According to this blog, the Supreme Court recently instated a rule that gives judges the ability to issue search warrants, with the probable cause being that the person in questions computer was using the Tor browser. However, this is slightly over dramatic and incorrect. Firstly, what is the Tor browser anyways? Well Tor is simply a web browser that you can use to make yourself and your activities on the internet anonymous. This has some very obvious benefits for the average man, such as protecting your privacy for network surveillance and traffic analysis. However, this also enables users to perform illegal activities on Tor without the authorities being able to trace their IP addresses to their location. It should be noted, however, that the majority of Tor users do not preform any illegal activities, and Facebook has even stated that 1 million Tor users only use it for social media.
What this article suggests however, is that by using Tor, you are subject to be warranted and searched, which is essentially the digital equivalent of having your house searched for having your curtains drawn. However, this is alarmist and incorrect. What it really means is that they don’t have to know where you are and apply for the warrant in that jurisdiction. They are still held to the same legal standards to get the warrant in the first place.

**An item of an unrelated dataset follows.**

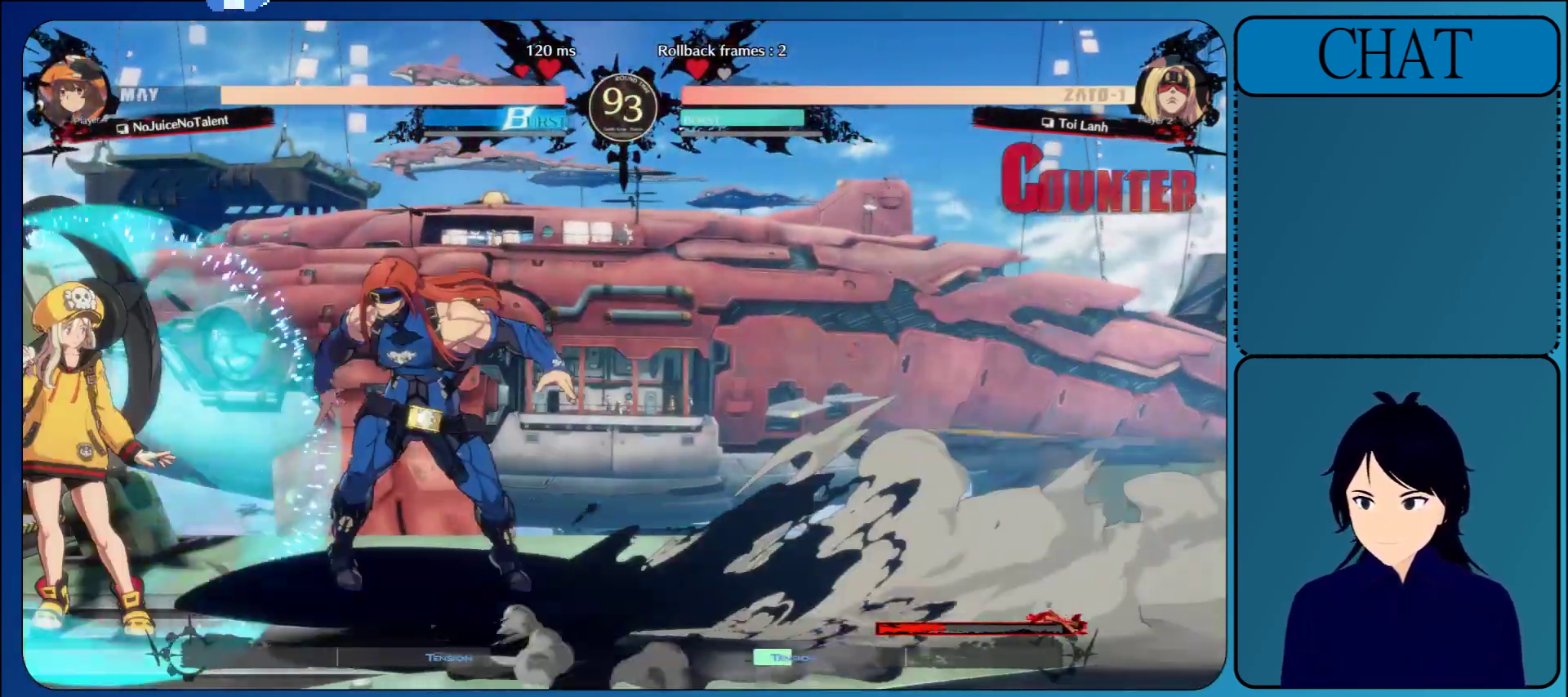
{"buttons": ["R1"], "left_stick": "down", "events": [[17, "R1", "down"], [133, "R1", "up"], [200, "R1", "down"], [317, "R1", "up"], [417, "R1", "down"]]}
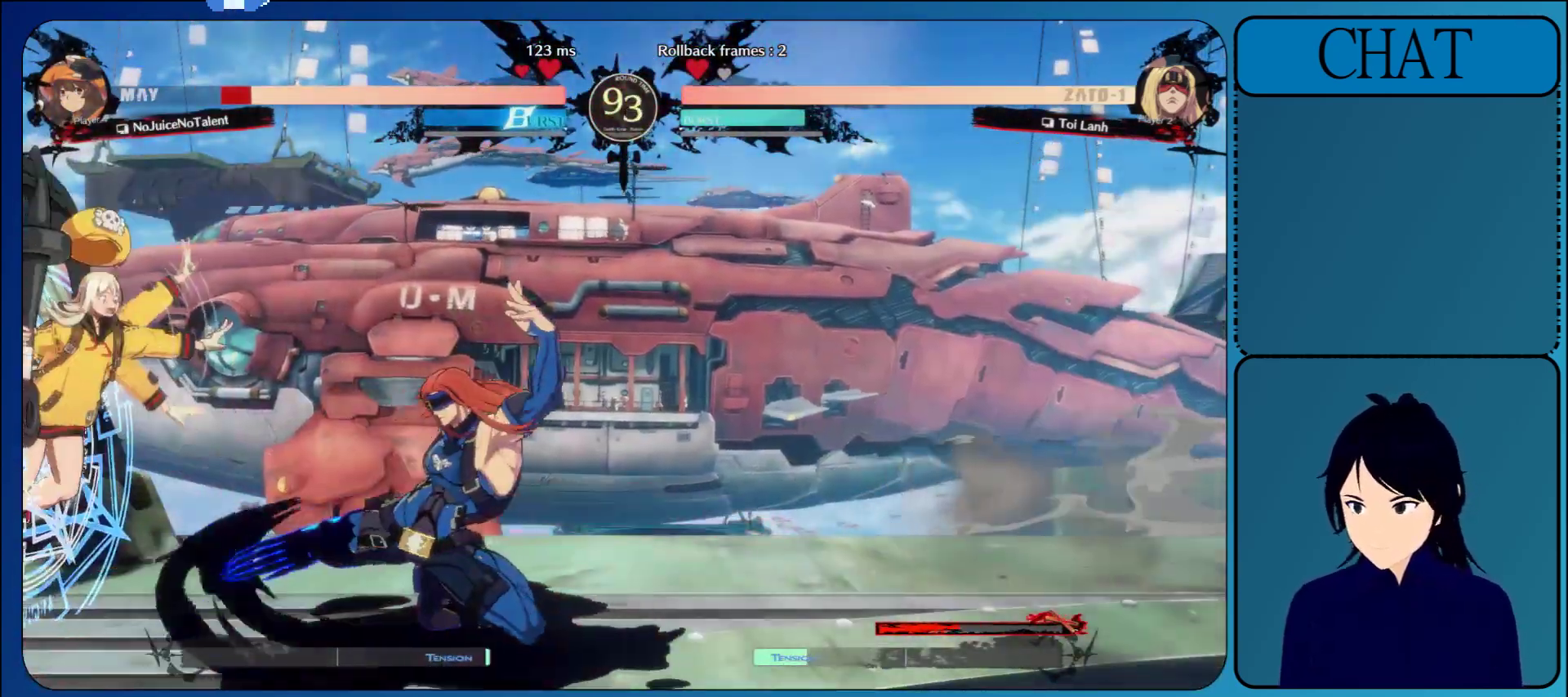
{"buttons": [], "left_stick": "center", "events": [[17, "R1", "up"], [50, "left_stick", "center"], [117, "left_stick", "up"], [367, "left_stick", "center"]]}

I think the rule change is unwarranted, and expands the scope of Federal power unnecessarily, but it does not eliminate the probable cause/warrant requirement, merely states that if probable cause exists to search a device any judge presiding over a location where a crime was supposedly committed with the aid of that device can issue a search warrant for such device, even if it’s location is hidden by technology (Tor). Compared to as it stands now, the proper venue to seek a search warrant is in the location of the property to be seized. Gets hard to do when the location is hidden.